→ PROMPT A: From the records, lay out the lines between the one holding "Which series has the widest spread of values?" and the end of the records, inclusive, as a Markdown table. Leave out blank lines and use the columns Row and Line.

Debbie and Peter clean out Mrs. Bruning’s gutters and talk about living in different places. Peter is from California and explains that you “can be bored or interested anywhere” (258). They share different places they like to hang out in their respective hometowns before deciding to take a bus to a different town for fun.
Debbie and Peter buy bus tickets to New Bridge. In New Bridge, they visit a bakery and take a walk, studying the sights. Some things are familiar and some things are unfamiliar to Debbie. Meanwhile, the friends discuss different animals and philosophies. Peter shares what he recently learned from reading Siddartha. Debbie silently muses on what a perfect day she’s having. However, Peter returns to California just two days later.
Hector walks past the bus station. It just rained and the walk is covered in worms. He considers writing a song about the worms on the sidewalk.

→ PROMPT B:
Answer these questions from the story summary:
(i) Which state is Peter from?
(ii) To which town do Debbie and Peter buy bus tickets?
(iii) What does Hector consider writing a song about?

→ RECORDS FOR THIS EXERCISE:
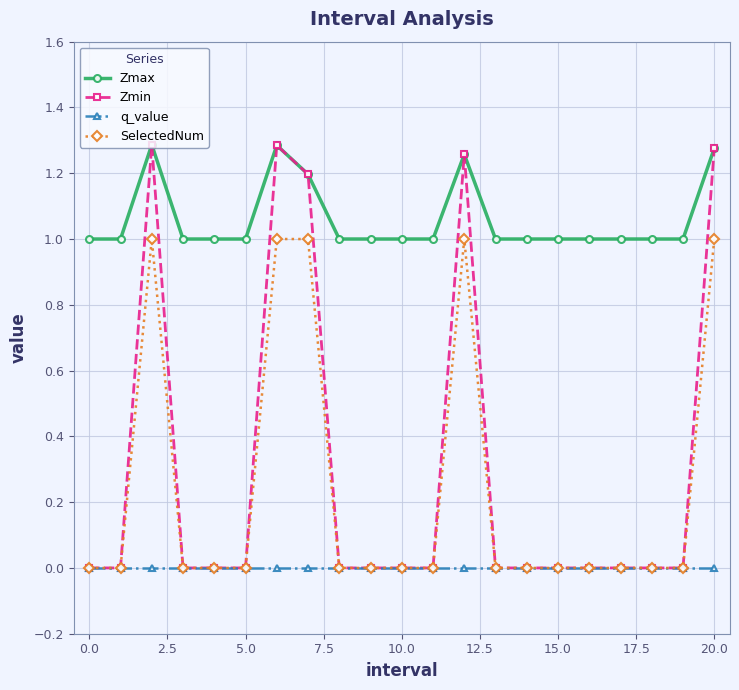

Which series has the largest range (max minus min)?

Zmin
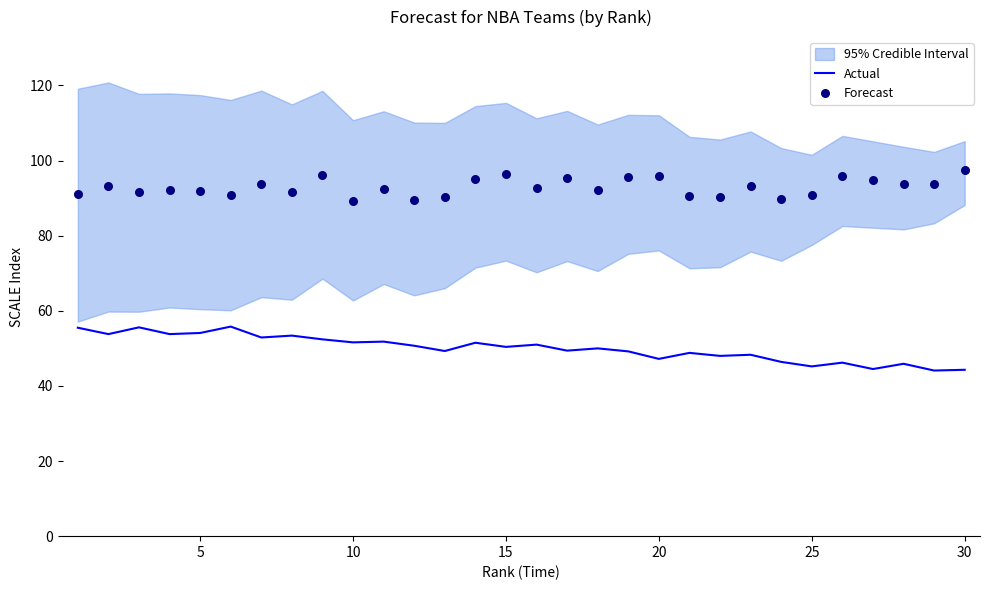

The value of Actual at 25 is 45.2. True or false?

True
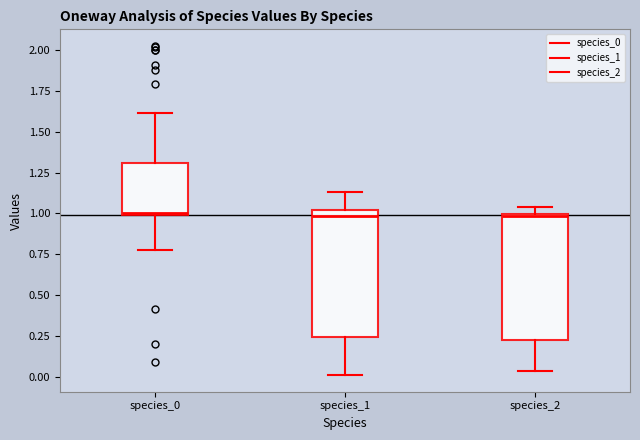

Where does the upper whisker of the box for species_0 end on the y-axis? The values are not printed on the chart, so give them approximately, as read against the axis.

1.60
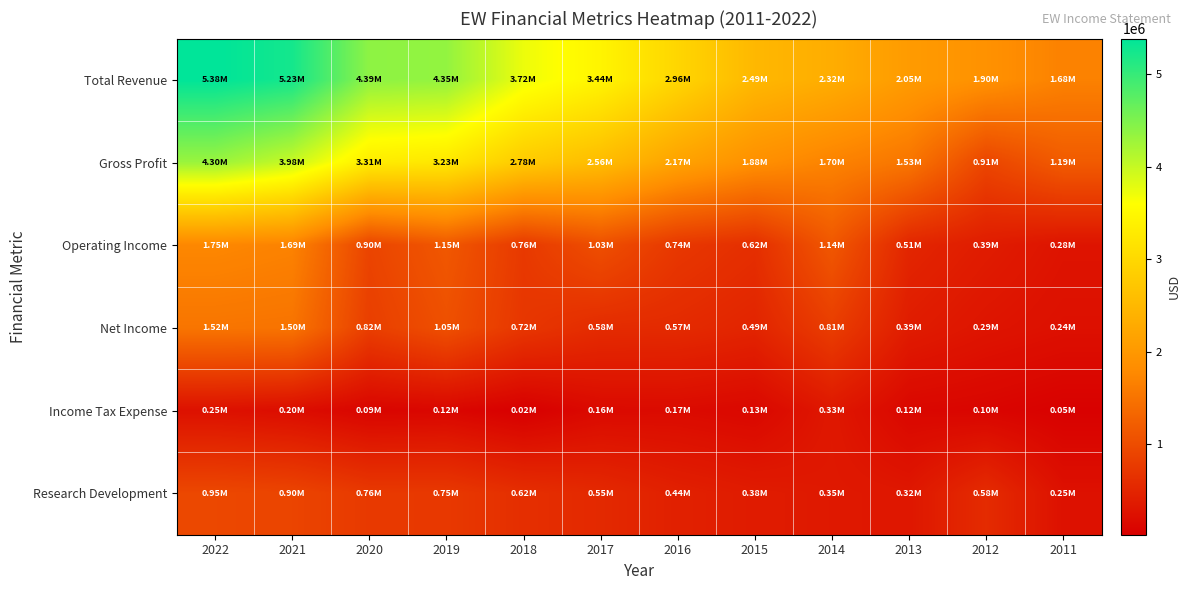

Which series has the widest spread of values?

Total Revenue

→ ANSWER SPACE A:
| Row | Line |
|---|---|
| 1 | Which series has the widest spread of values? |
| 2 | Total Revenue |

→ ANSWER SPACE B:
(i) California
(ii) New Bridge
(iii) The worms on the sidewalk